• TASK DETAILS
Please report how many lines of the data below contain the string "does", where letter case must match. Give only the number.

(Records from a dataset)
_ _ _ _

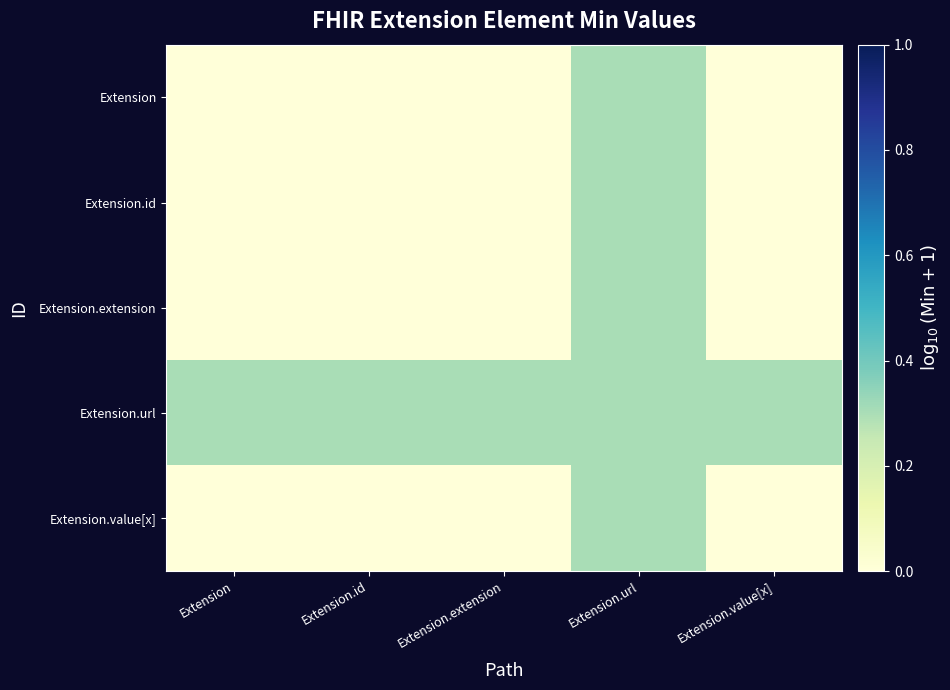

Which category has the highest value across all series?

Extension.url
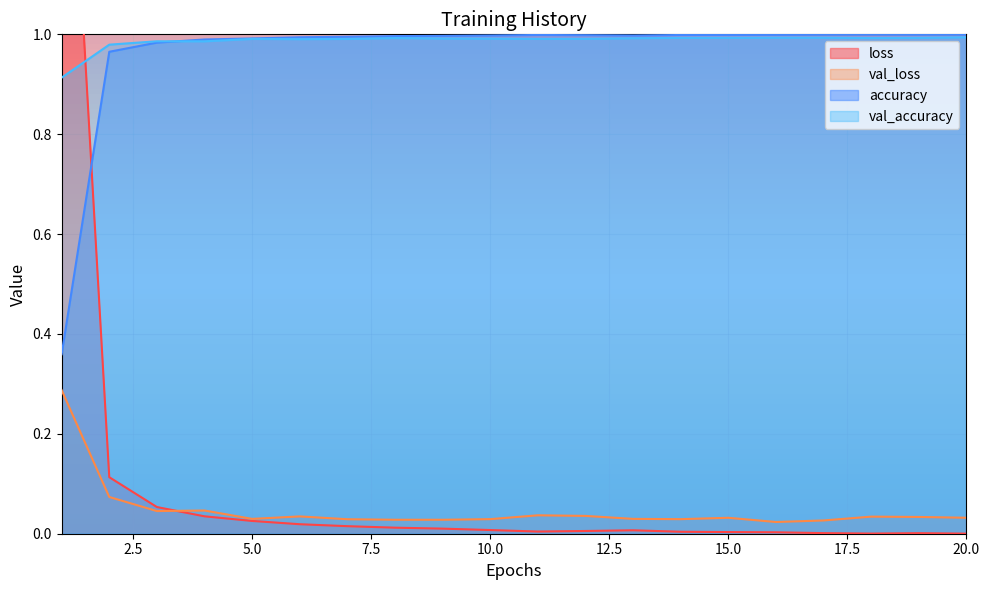

The value of val_loss at 3 is 0.1. True or false?

False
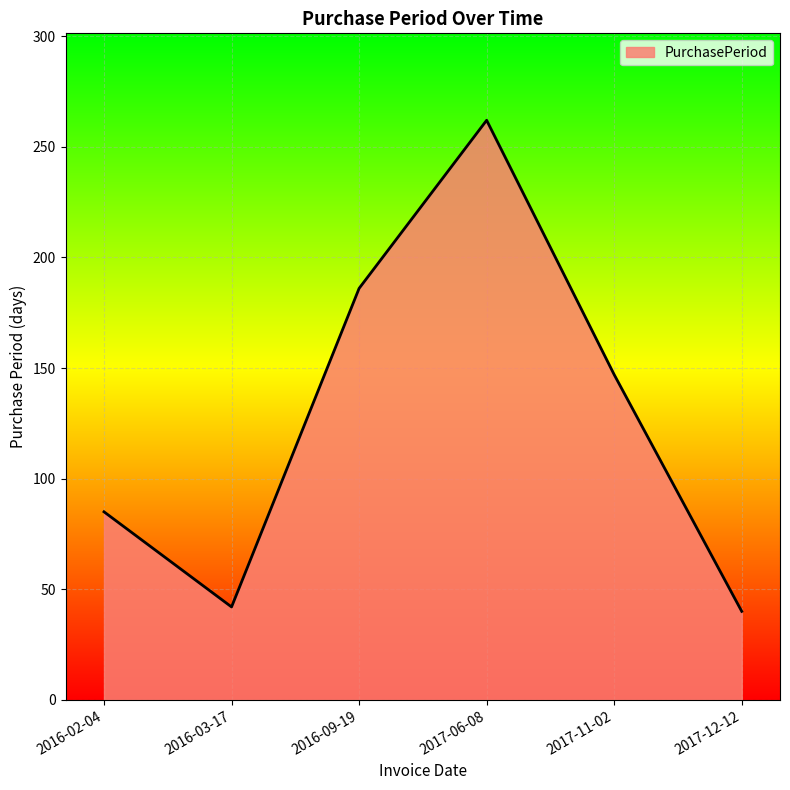

How many lines are shown in the chart?

1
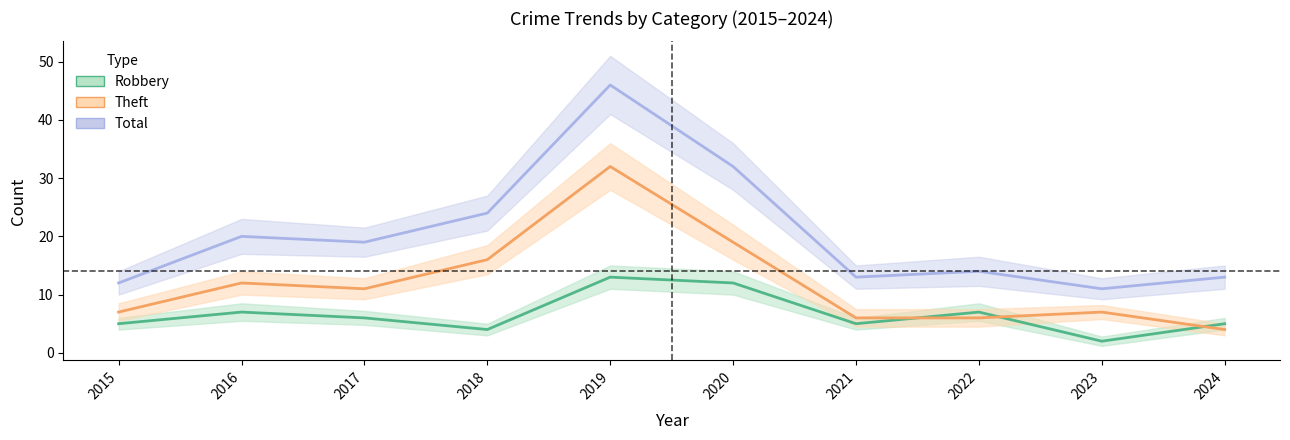

How many lines are shown in the chart?

3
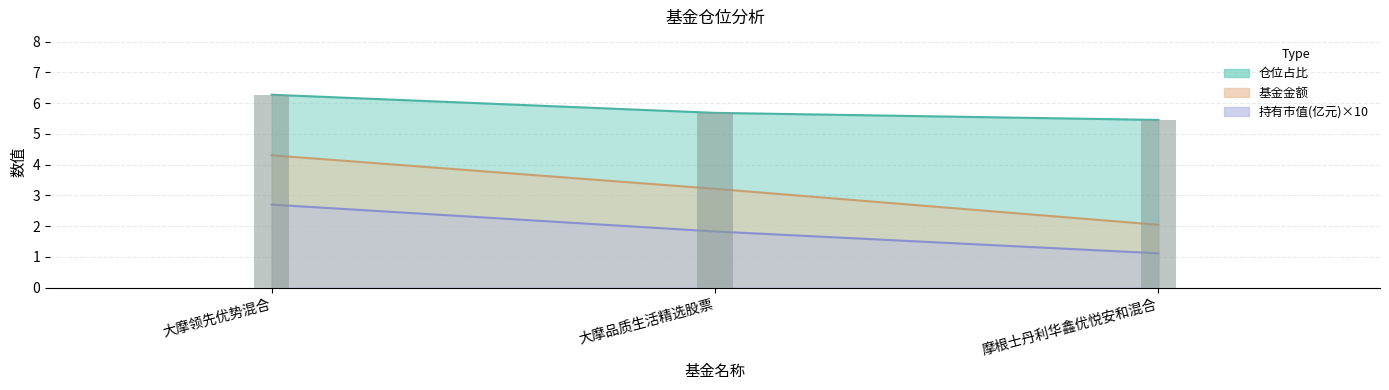

What is the label of the 1st bar from the left?

大摩领先优势混合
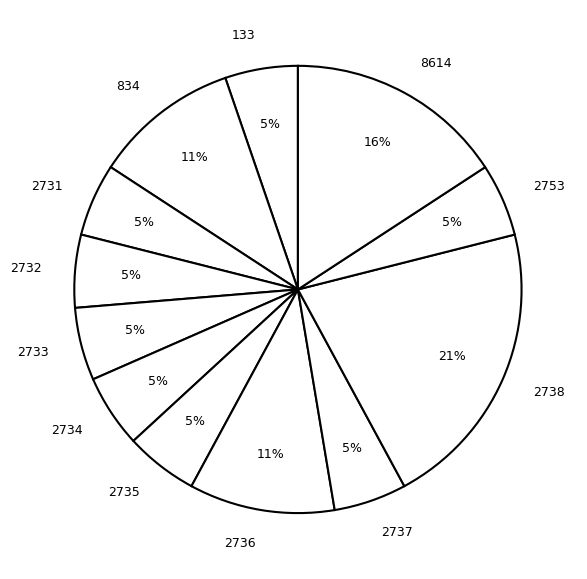

How many segments does this pie chart have?

12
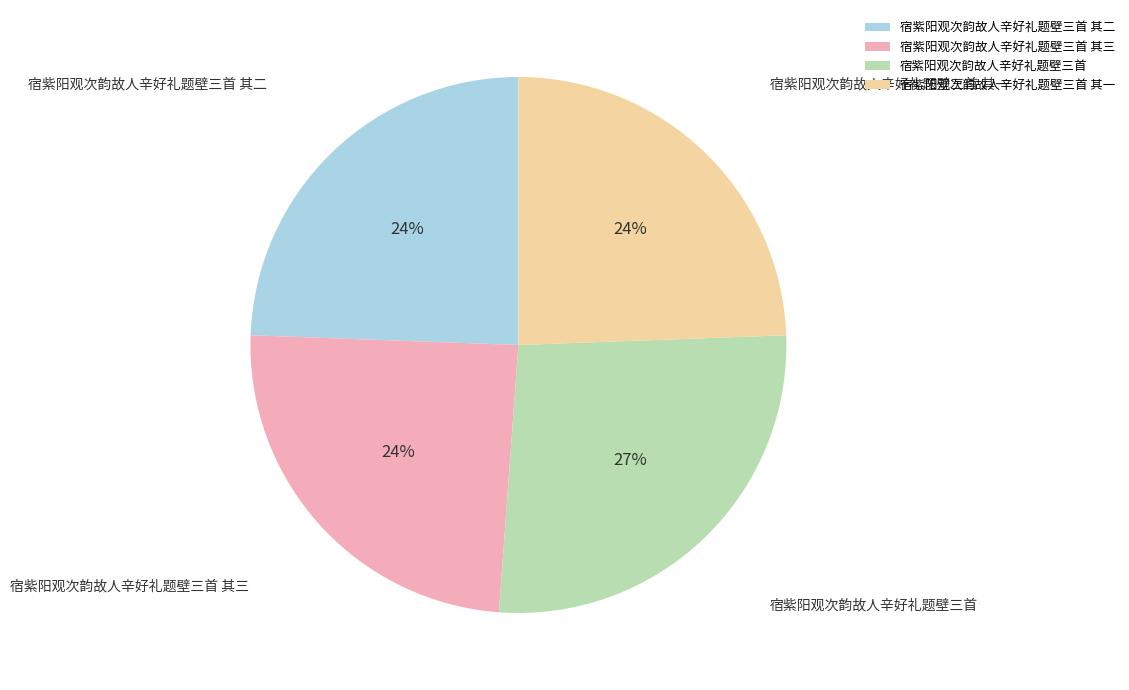

To the nearest percent, what is the average slice percentage?

25%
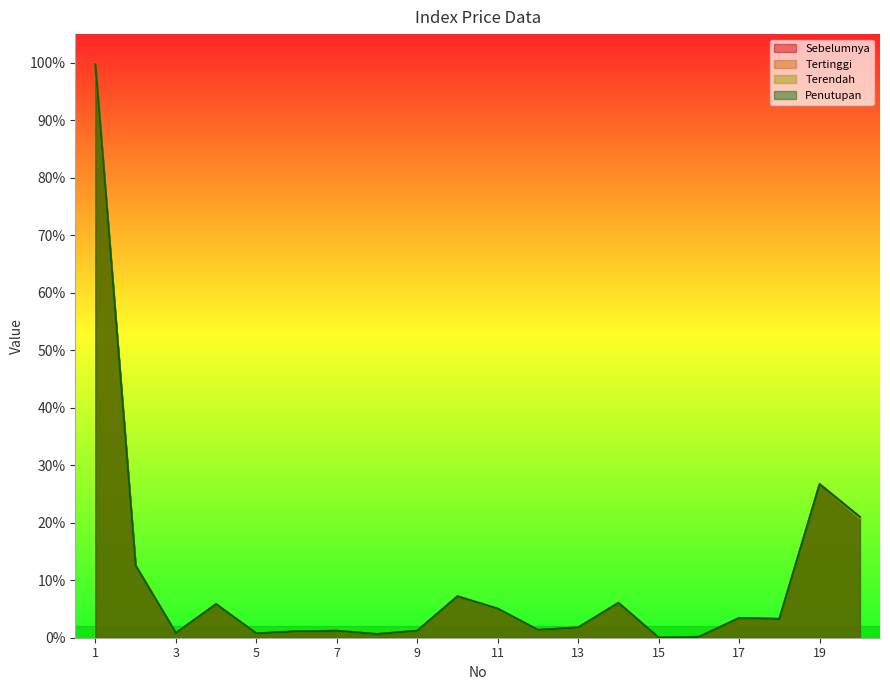

At how many categories does at least one series exceed 0?

20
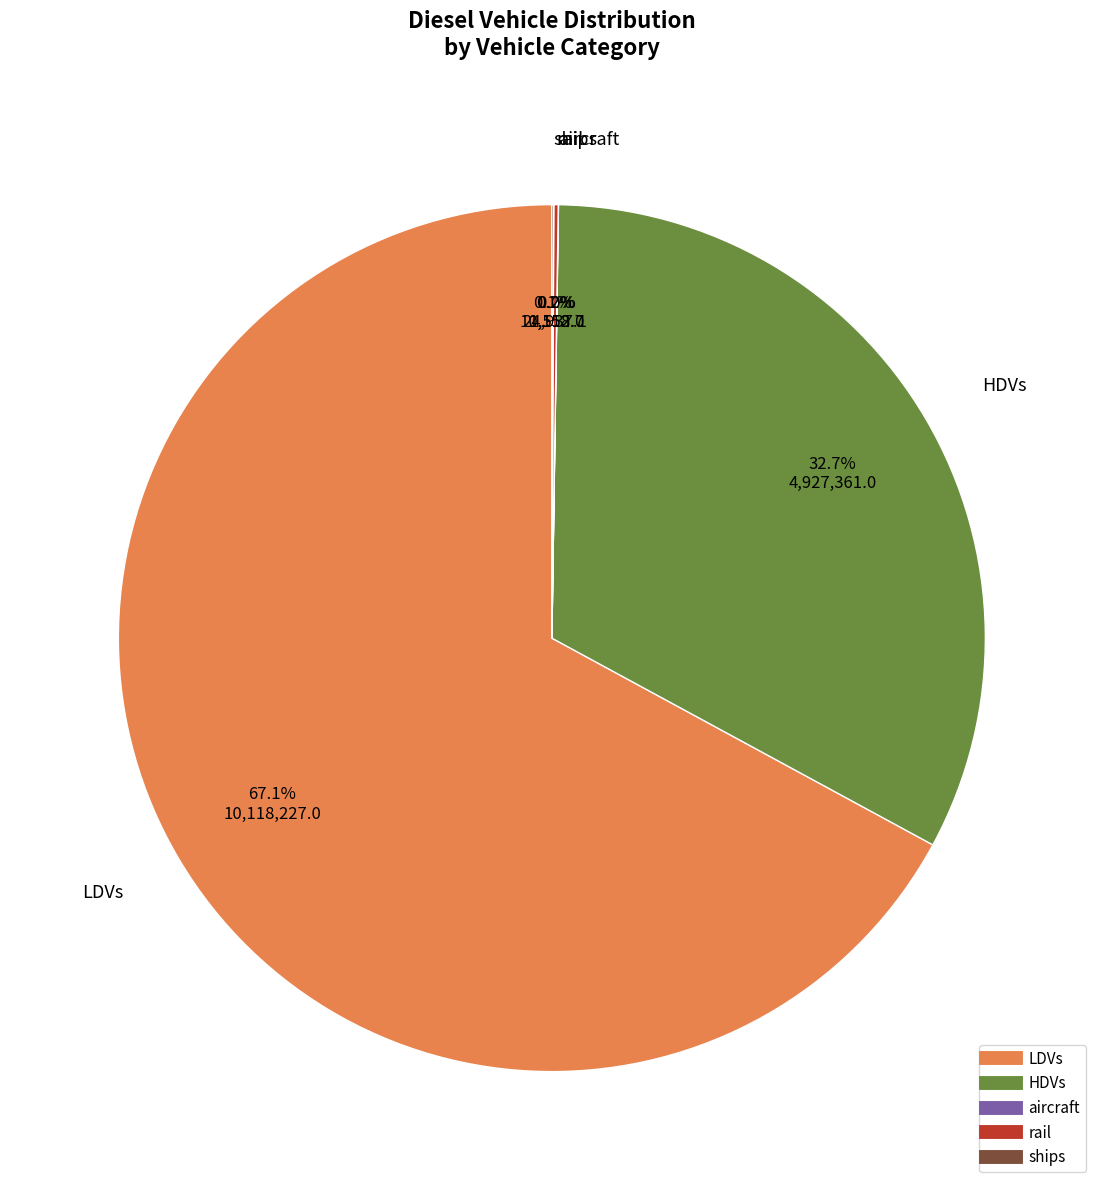

Which slice is the largest?

LDVs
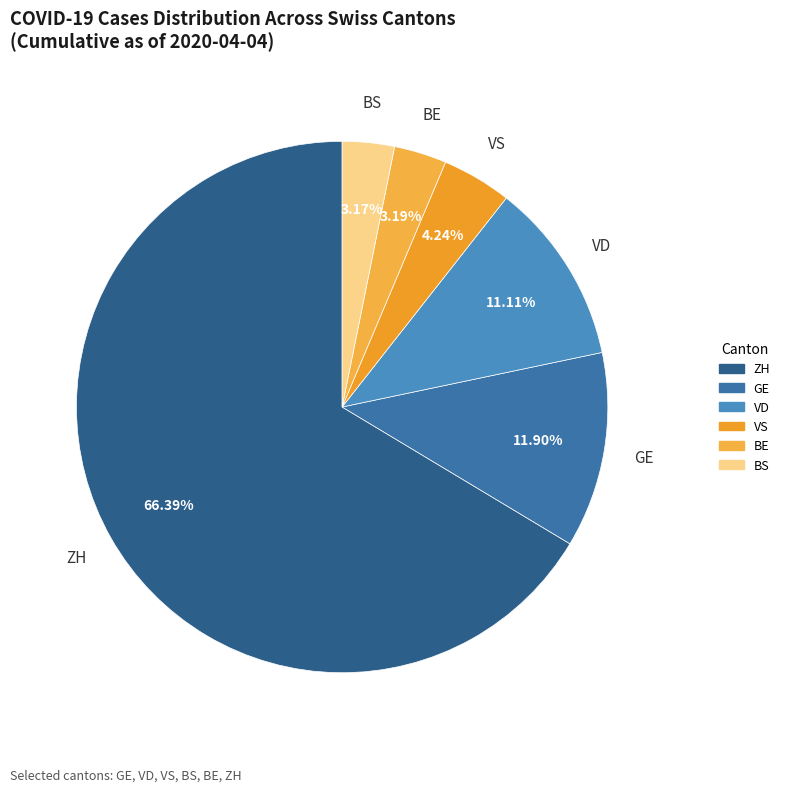

Which slice is the largest?

ZH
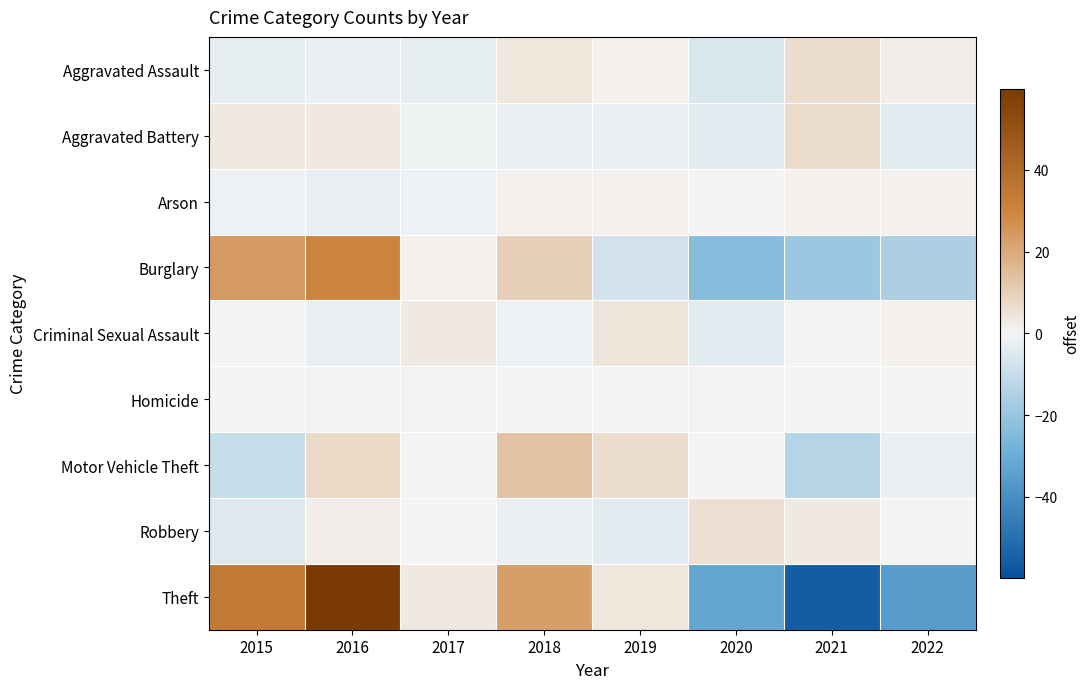

Which series has the widest spread of values?

Theft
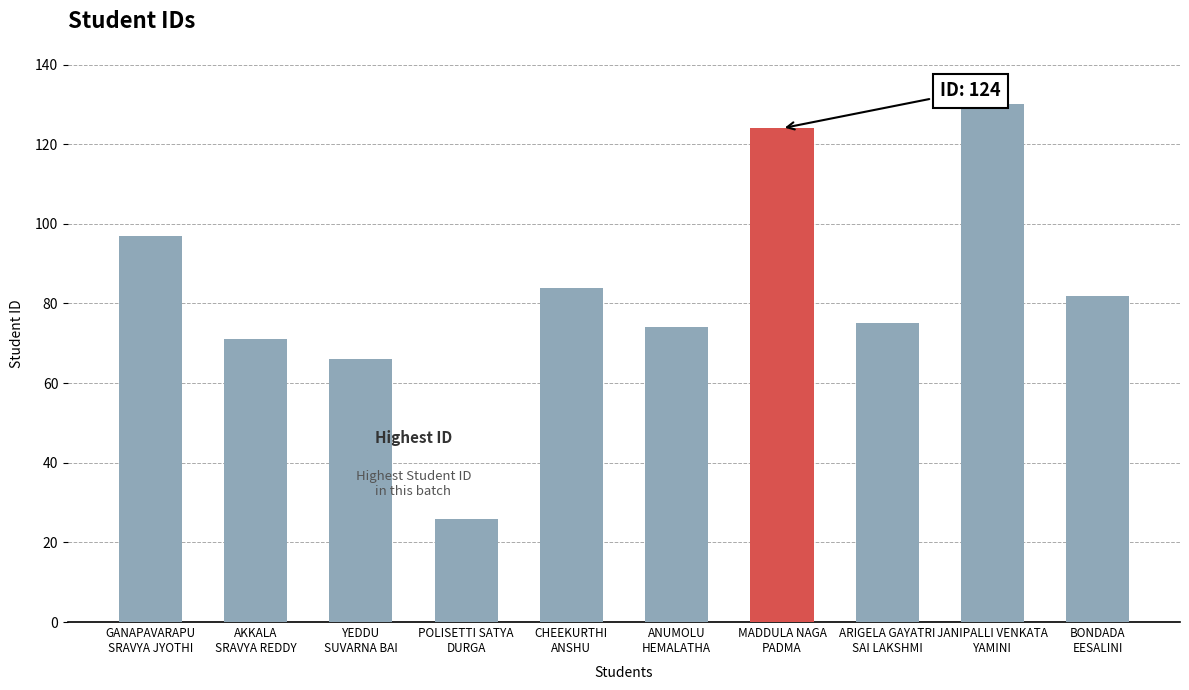

What position from the left is JANIPALLI VENKATA
YAMINI?

9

_ _ _ _

• RESULT BELOW
2